§ **GIVEN RECORDS**:
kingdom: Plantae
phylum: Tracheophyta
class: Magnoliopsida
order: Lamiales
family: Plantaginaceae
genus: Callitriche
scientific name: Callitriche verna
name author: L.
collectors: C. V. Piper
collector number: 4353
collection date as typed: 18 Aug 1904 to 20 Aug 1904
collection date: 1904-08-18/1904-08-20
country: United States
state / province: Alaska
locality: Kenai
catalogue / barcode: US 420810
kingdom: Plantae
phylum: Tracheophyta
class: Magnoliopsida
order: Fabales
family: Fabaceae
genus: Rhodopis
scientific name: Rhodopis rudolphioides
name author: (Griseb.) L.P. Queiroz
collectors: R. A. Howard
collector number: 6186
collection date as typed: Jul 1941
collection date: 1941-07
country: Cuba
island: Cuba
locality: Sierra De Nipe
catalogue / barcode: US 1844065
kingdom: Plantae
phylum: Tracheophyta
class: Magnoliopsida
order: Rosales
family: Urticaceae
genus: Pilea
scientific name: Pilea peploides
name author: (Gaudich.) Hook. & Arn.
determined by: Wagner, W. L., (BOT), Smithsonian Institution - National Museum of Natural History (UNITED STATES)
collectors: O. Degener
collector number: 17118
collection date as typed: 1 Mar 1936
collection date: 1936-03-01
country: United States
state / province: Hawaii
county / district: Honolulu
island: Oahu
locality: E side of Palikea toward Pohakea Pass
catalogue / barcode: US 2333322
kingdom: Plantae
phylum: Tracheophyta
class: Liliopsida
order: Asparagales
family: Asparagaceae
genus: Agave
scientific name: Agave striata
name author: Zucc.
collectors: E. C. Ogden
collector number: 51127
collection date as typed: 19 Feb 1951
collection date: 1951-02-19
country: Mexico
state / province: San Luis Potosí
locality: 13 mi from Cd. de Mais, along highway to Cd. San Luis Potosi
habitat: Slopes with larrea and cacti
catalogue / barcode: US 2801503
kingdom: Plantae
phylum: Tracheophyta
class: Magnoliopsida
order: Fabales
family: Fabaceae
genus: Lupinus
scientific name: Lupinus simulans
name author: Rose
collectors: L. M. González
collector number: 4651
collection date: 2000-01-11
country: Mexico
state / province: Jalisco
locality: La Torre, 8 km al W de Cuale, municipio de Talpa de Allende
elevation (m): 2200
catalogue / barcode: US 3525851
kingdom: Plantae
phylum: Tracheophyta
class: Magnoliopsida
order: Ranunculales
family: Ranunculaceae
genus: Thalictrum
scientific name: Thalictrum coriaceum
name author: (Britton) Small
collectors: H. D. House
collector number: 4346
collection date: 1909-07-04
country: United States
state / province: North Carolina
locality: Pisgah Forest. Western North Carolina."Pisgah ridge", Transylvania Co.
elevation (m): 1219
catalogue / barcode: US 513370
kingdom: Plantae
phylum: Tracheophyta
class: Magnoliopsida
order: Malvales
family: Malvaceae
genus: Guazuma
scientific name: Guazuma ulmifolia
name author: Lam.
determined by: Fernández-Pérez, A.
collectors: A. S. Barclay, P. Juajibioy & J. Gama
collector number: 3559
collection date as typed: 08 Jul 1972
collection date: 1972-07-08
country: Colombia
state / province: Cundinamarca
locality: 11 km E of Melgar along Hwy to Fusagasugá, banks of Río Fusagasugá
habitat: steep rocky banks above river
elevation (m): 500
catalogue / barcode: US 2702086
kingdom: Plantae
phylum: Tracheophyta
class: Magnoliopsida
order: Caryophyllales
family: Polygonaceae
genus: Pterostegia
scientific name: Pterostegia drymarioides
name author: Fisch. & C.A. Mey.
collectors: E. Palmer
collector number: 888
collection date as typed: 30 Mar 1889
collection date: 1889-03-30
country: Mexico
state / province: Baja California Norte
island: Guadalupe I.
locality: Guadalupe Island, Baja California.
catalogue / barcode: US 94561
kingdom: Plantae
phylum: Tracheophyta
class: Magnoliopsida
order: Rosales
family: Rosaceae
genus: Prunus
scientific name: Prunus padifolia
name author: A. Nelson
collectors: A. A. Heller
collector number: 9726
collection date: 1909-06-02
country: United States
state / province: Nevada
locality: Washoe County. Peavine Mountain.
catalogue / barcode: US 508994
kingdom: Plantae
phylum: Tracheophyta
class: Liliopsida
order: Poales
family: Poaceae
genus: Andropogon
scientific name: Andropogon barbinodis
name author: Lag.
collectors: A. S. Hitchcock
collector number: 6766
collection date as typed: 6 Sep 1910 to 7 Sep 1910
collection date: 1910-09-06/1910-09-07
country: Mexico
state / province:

§ **WRITTEN EXERCISE**:
Please format every line of the entries above as one numbered list, leaving out any blank lines.

§ **EXERCISE RESPONSE**:
1. kingdom: Plantae
2. phylum: Tracheophyta
3. class: Magnoliopsida
4. order: Lamiales
5. family: Plantaginaceae
6. genus: Callitriche
7. scientific name: Callitriche verna
8. name author: L.
9. collectors: C. V. Piper
10. collector number: 4353
11. collection date as typed: 18 Aug 1904 to 20 Aug 1904
12. collection date: 1904-08-18/1904-08-20
13. country: United States
14. state / province: Alaska
15. locality: Kenai
16. catalogue / barcode: US 420810
17. kingdom: Plantae
18. phylum: Tracheophyta
19. class: Magnoliopsida
20. order: Fabales
21. family: Fabaceae
22. genus: Rhodopis
23. scientific name: Rhodopis rudolphioides
24. name author: (Griseb.) L.P. Queiroz
25. collectors: R. A. Howard
26. collector number: 6186
27. collection date as typed: Jul 1941
28. collection date: 1941-07
29. country: Cuba
30. island: Cuba
31. locality: Sierra De Nipe
32. catalogue / barcode: US 1844065
33. kingdom: Plantae
34. phylum: Tracheophyta
35. class: Magnoliopsida
36. order: Rosales
37. family: Urticaceae
38. genus: Pilea
39. scientific name: Pilea peploides
40. name author: (Gaudich.) Hook. & Arn.
41. determined by: Wagner, W. L., (BOT), Smithsonian Institution - National Museum of Natural History (UNITED STATES)
42. collectors: O. Degener
43. collector number: 17118
44. collection date as typed: 1 Mar 1936
45. collection date: 1936-03-01
46. country: United States
47. state / province: Hawaii
48. county / district: Honolulu
49. island: Oahu
50. locality: E side of Palikea toward Pohakea Pass
51. catalogue / barcode: US 2333322
52. kingdom: Plantae
53. phylum: Tracheophyta
54. class: Liliopsida
55. order: Asparagales
56. family: Asparagaceae
57. genus: Agave
58. scientific name: Agave striata
59. name author: Zucc.
60. collectors: E. C. Ogden
61. collector number: 51127
62. collection date as typed: 19 Feb 1951
63. collection date: 1951-02-19
64. country: Mexico
65. state / province: San Luis Potosí
66. locality: 13 mi from Cd. de Mais, along highway to Cd. San Luis Potosi
67. habitat: Slopes with larrea and cacti
68. catalogue / barcode: US 2801503
69. kingdom: Plantae
70. phylum: Tracheophyta
71. class: Magnoliopsida
72. order: Fabales
73. family: Fabaceae
74. genus: Lupinus
75. scientific name: Lupinus simulans
76. name author: Rose
77. collectors: L. M. González
78. collector number: 4651
79. collection date: 2000-01-11
80. country: Mexico
81. state / province: Jalisco
82. locality: La Torre, 8 km al W de Cuale, municipio de Talpa de Allende
83. elevation (m): 2200
84. catalogue / barcode: US 3525851
85. kingdom: Plantae
86. phylum: Tracheophyta
87. class: Magnoliopsida
88. order: Ranunculales
89. family: Ranunculaceae
90. genus: Thalictrum
91. scientific name: Thalictrum coriaceum
92. name author: (Britton) Small
93. collectors: H. D. House
94. collector number: 4346
95. collection date: 1909-07-04
96. country: United States
97. state / province: North Carolina
98. locality: Pisgah Forest. Western North Carolina."Pisgah ridge", Transylvania Co.
99. elevation (m): 1219
100. catalogue / barcode: US 513370
101. kingdom: Plantae
102. phylum: Tracheophyta
103. class: Magnoliopsida
104. order: Malvales
105. family: Malvaceae
106. genus: Guazuma
107. scientific name: Guazuma ulmifolia
108. name author: Lam.
109. determined by: Fernández-Pérez, A.
110. collectors: A. S. Barclay, P. Juajibioy & J. Gama
111. collector number: 3559
112. collection date as typed: 08 Jul 1972
113. collection date: 1972-07-08
114. country: Colombia
115. state / province: Cundinamarca
116. locality: 11 km E of Melgar along Hwy to Fusagasugá, banks of Río Fusagasugá
117. habitat: steep rocky banks above river
118. elevation (m): 500
119. catalogue / barcode: US 2702086
120. kingdom: Plantae
121. phylum: Tracheophyta
122. class: Magnoliopsida
123. order: Caryophyllales
124. family: Polygonaceae
125. genus: Pterostegia
126. scientific name: Pterostegia drymarioides
127. name author: Fisch. & C.A. Mey.
128. collectors: E. Palmer
129. collector number: 888
130. collection date as typed: 30 Mar 1889
131. collection date: 1889-03-30
132. country: Mexico
133. state / province: Baja California Norte
134. island: Guadalupe I.
135. locality: Guadalupe Island, Baja California.
136. catalogue / barcode: US 94561
137. kingdom: Plantae
138. phylum: Tracheophyta
139. class: Magnoliopsida
140. order: Rosales
141. family: Rosaceae
142. genus: Prunus
143. scientific name: Prunus padifolia
144. name author: A. Nelson
145. collectors: A. A. Heller
146. collector number: 9726
147. collection date: 1909-06-02
148. country: United States
149. state / province: Nevada
150. locality: Washoe County. Peavine Mountain.
151. catalogue / barcode: US 508994
152. kingdom: Plantae
153. phylum: Tracheophyta
154. class: Liliopsida
155. order: Poales
156. family: Poaceae
157. genus: Andropogon
158. scientific name: Andropogon barbinodis
159. name author: Lag.
160. collectors: A. S. Hitchcock
161. collector number: 6766
162. collection date as typed: 6 Sep 1910 to 7 Sep 1910
163. collection date: 1910-09-06/1910-09-07
164. country: Mexico
165. state / province:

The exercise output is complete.